[GEGEVEN PASSAGE]
• • • •

Inloggen
HOOP OP ZEGEN - ID 13230


Kroniekberichten

Datum 09 oktober 1905
Krant PGC - Provinciale Groninger Courant
Type bericht Strandingen, verongelukking en vermissing

Bremen, 6 oktober. Volgens telegram uit Norddeich is aldaar gestrand het Ned. tjalkschip HOOP OP ZEGEN, schipper A. Houwing, met stenen van Delfzijl naar Norddeich bestemd. Er zijn 3 man met de reddingboot van het schip gehaald.

Afbeelding
Datum 10 oktober 1905
Krant PGC - Provinciale Groninger Courant

Het bericht van het stranden op 6 oktober van de tjalk HOOP OP ZEGEN, schipper A. Houwing is niet juist (opm: zie DS 071005). Wel werden in de hevige storm van j.l. vrijdag (opm: 6 oktober) de vrouw en de kinderen van de schipper aan land gebracht. De schipper en zijn knecht bleven aan boord en hebben later het schip zonder averij te Norddeich binnengebracht.

Afbeelding
Datum 16 september 1911
Krant NNO - Nieuwsblad van het Noorden
Type bericht Uitspraak Raad voor de Scheepvaart (bijvoegsel Staatscourant)

Amsterdam, 16 september. De Raad voor de Scheepvaart behandelt 19 september. het stranden op 18 augustus. nabij Mensenerland van een tjalkschip HOOP OP ZEGEN, schipper-eigenaar H. Pilon van Appingedam. Als dan wordt tevens uitspraak gedaan inzake de MEMENTO MORI.

Afbeelding
Datum 19 september 1911
Krant NNO - Nieuwsblad van het Noorden
Type bericht Uitspraak Raad voor de Scheepvaart (bijvoegsel Staatscourant)

• • • •

[VERZAMELDE GEGEVENS]

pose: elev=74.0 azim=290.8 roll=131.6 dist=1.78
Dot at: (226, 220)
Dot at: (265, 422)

• • • •

[OPDRACHT]
Kopieer alsjeblieft uit de berichten over de tjalk HOOP OP ZEGEN woordelijk alles van "Het bericht van" tot en met "te Norddeich binnengebracht.".

[ANTWOORD HIERONDER]
Het bericht van het stranden op 6 oktober van de tjalk HOOP OP ZEGEN, schipper A. Houwing is niet juist (opm: zie DS 071005). Wel werden in de hevige storm van j.l. vrijdag (opm: 6 oktober) de vrouw en de kinderen van de schipper aan land gebracht. De schipper en zijn knecht bleven aan boord en hebben later het schip zonder averij te Norddeich binnengebracht.